Post by K. A. Pital »

Lord Zentei wrote:We're misunderstanding each other. Obviously it's more important to ensure minimal survival, but the GDP per capita in first and second world countries is very much greater than the minimum survival requirement for a human. Thus, only a small part of the overall GDP is needed to ensure such survival. It was not a statement on prioritization, but on scale. Incidentally, the long term concern is to maximize the production of survival-essential goods and services, so economic efficiency is actually important here too - in addition to a minimal level of allocation to each citizen.
Yeah, that is true. However, one could wonder whether general efficiency is required, or only sector-specific efficiency (i.e. maximum food produced w/ inputs). And yes, I understand that the industrialized world usually* has solved minimum survival tasks for itself.
* - with obvious exceptions in places under severe economic degradation in post-Soviet Central Asia
Lord Zentei wrote:Ah, OK. But all luxuries are "stupid" in a sense. Do we really need Star Wars, Warhammer 40K models or MLP stuff? Probably not. But these things imply that people can exceed the minimum survival requirements, and afford to be silly, which is a hopeful thing, IMO. Should people be smarter about how they invest? Probably. But at the end of the day, economics is not about teaching people how to act or how to be. It can of course chart the means to such and end, as provided by moral philosophy (or sociology, perhaps).

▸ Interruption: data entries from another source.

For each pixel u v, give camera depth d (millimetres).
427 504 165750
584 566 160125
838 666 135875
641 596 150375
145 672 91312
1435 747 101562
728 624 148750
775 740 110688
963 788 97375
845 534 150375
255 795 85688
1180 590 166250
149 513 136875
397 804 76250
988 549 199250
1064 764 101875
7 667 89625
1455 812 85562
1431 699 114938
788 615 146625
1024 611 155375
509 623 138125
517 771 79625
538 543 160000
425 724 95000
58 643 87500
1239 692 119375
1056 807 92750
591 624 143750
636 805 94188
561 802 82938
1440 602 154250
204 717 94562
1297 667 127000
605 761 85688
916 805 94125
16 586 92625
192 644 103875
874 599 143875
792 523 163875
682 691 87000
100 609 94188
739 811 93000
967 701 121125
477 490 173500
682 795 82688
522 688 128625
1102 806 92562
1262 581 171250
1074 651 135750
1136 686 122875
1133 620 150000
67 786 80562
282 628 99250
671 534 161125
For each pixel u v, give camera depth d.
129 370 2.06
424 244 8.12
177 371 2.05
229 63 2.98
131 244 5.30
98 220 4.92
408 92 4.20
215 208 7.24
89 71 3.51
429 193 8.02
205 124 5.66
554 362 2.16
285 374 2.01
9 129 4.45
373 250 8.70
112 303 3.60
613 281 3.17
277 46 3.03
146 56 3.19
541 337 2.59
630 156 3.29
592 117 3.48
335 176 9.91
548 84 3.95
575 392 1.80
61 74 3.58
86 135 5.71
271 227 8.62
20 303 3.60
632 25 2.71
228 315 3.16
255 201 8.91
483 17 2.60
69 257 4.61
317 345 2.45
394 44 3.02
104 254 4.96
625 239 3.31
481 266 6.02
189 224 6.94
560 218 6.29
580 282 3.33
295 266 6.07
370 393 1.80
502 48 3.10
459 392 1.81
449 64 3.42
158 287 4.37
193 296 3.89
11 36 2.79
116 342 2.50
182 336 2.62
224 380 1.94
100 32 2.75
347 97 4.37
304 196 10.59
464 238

Yeah. But luxuries become more stupid when minimum survival tasks have not been solved on a global scale, and when inequality is growing between the poor and the rich. It is tremendously idiotic that our mega-efficient food producing industry cannot supply the entire world with food at the same time as obesity becomes a huge problem in the First World.
Lord Zentei wrote:When I speak of predatory pricing, I'm talking about practices where companies in markets with high entry costs or in the case of natural oligopolies* lower their prices or collude with others in the market to specifically remove rivals in a manner which is cost-ineffective for them individually. In other words, they invest some resources in creating conditions which replicate the effects of bad regulations, while not raising productive efficiency. In a competitive market, this is impossible, of course (except very temporarily in the form of promotional sales, and such). Of course, when this is attempted in natural oligopolies, it isn't a stable situation either, as members of the cartel can make more money in betraying it. But it causes damage, thus it is to be avoided. I acknowledge that there are numerous opponents of any intervention of this sort who would rely on the instability of cartels and inefficient monopolies to undermine such behavior, and if entry costs were low in all markets, I would probably be inclined to agree with them. But that's not always the case, unfortunately, so new competitive agents emerging to challenge inefficiency isn't always a given.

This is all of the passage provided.